Karena pentingnya nilai sebuah
kejujuran ini, maka Imam Ibnul Qayyim berkata, “Iman asasnya adalah kejujuran
dan nifaq asasnya adalah kedustaan.” Hal ini sesuai dengan sebuah hadits Nabi,
di mana para sahabat pernah bertanya: "Ya Rasulullah, 'Apakah ada orang
beriman yang pendusta?' Beliau menjawab, 'Tidak.’ (HR. Malik).

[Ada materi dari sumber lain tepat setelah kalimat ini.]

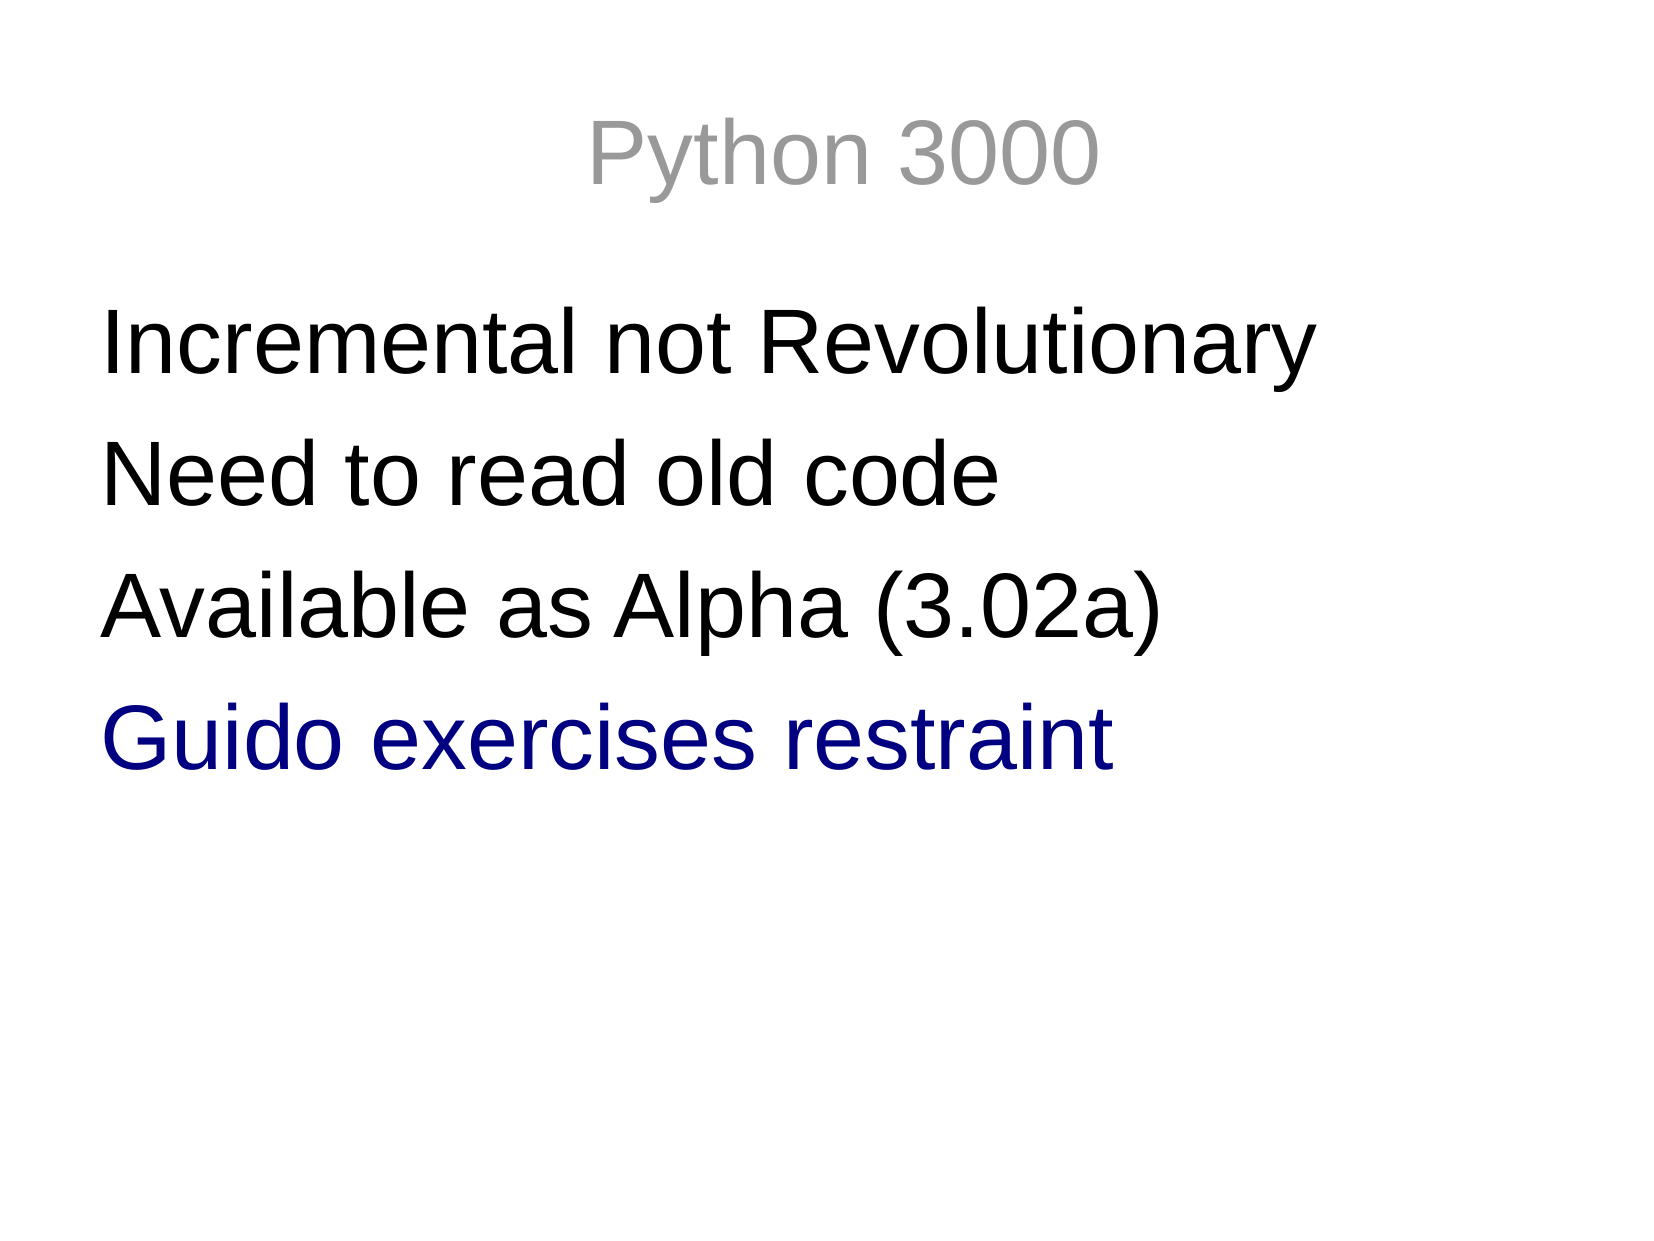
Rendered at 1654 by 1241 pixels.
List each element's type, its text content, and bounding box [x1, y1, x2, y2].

title Python 3000 [82, 49, 1571, 257]
list Incremental not Revolutionary Need to read old code Available as Alpha (3.02a) Guido exercises restraint [82, 290, 1571, 1094]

Dan hadits Nabi yang lain yang
menyatakan bahwa dusta merupakan tanda dari kemunafikan. Rasulullah bersabda,
“Tanda-tanda orang munafik ada tiga perkara, yaitu apabila berbicara dia dusta,
apabila berjanji dia memungkiri dan apabila diberi amanah dia mengkhianati.”
(HR. Bukhari).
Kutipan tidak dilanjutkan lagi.